3.75 stars : I, too, find him prepossessing
Predictable surprises -- and a few unpredictable ones -- inhabit this volume, a single long poem loosely based on the illustrations of Henry Darger. There are chuckleworthy phrases that rattle about the brain with a happy insouciance for several days after one has read the thing. "The oxymoron gets his rocks off" and "pink shrouds fell on the pansy jamboree." And we like going for the ride, even if we get a little dizzy and a little seasick. The "androgynous truths" bubble perkily to the surface, in a verbal universe where what matters matters as much as what doesn't matter. We know a few of the magician's tricks, but there are always a few swerves and slides which we can't anticipate. The honey drips from a blighted bough -- or is it a bright and sprightly bough? -- and the housepets lap the gruel in their gaily-coloured bowls, and the narrator stands back and lets it all happen. As with anything by Ashbery, there are unwholesome things and things from which the reader runs away, but we marvel at the ingenuity nonetheless.

Pastoral, apocalyptic fin-de-siecle masterpiece
I, too, have always admired but never been bowled over by John Ashberry's work. With this work I am convinced he is our greatest American poet. Since I am familiar with Henry Darger's pictures and style, Ashberry's imagery seems natural even as it is surreal.
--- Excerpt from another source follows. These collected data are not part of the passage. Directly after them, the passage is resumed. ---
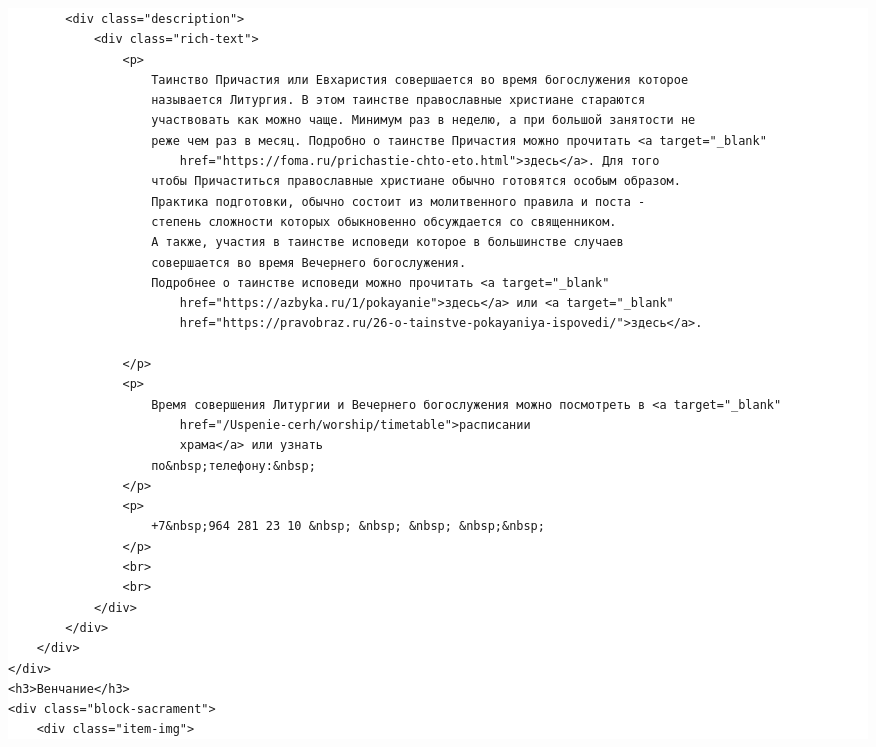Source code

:             <div class="description">
                <div class="rich-text">
                    <p>
                        Таинство Причастия или Евхаристия совершается во время богослужения которое
                        называется Литургия. В этом таинстве православные христиане стараются
                        участвовать как можно чаще. Минимум раз в неделю, а при большой занятости не
                        реже чем раз в месяц. Подробно о таинстве Причастия можно прочитать <a target="_blank"
                            href="https://foma.ru/prichastie-chto-eto.html">здесь</a>. Для того
                        чтобы Причаститься православные христиане обычно готовятся особым образом.
                        Практика подготовки, обычно состоит из молитвенного правила и поста -
                        степень сложности которых обыкновенно обсуждается со священником.
                        А также, участия в таинстве исповеди которое в большинстве случаев
                        совершается во время Вечернего богослужения.
                        Подробнее о таинстве исповеди можно прочитать <a target="_blank"
                            href="https://azbyka.ru/1/pokayanie">здесь</a> или <a target="_blank"
                            href="https://pravobraz.ru/26-o-tainstve-pokayaniya-ispovedi/">здесь</a>.

                    </p>
                    <p>
                        Время совершения Литургии и Вечернего богослужения можно посмотреть в <a target="_blank"
                            href="/Uspenie-cerh/worship/timetable">расписании
                            храма</a> или узнать
                        по&nbsp;телефону:&nbsp;
                    </p>
                    <p>
                        +7&nbsp;964 281 23 10 &nbsp; &nbsp; &nbsp; &nbsp;&nbsp;
                    </p>
                    <br>
                    <br>
                </div>
            </div>
        </div>
    </div>
    <h3>Венчание</h3>
    <div class="block-sacrament">
        <div class="item-img">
The two share an aesthetic of using common cultural artifacts and twisting them so that even though you're staring right at them, you no longer recognize what you're seeing. It is a dream language, and Ashberry has never been so adept at navigating that territory. The poetry, like Darger's paintings, mix the pastoral and the apocalyptic, the innocent and the decadent with such unsettling virtuostic ease that you're not sure which is which. If I had to pick a poetry to compare it to, I might pick Blake--both for the lyric sweetness and hinted threats of "Innocence and Experience," and the cultural commentary/prophecy of his later, longer work. If, like me, your experience with Ashberry's work has left you shrugging, this os the place to start. I don't read much poetry anymore--this will reaffirm your faith in it.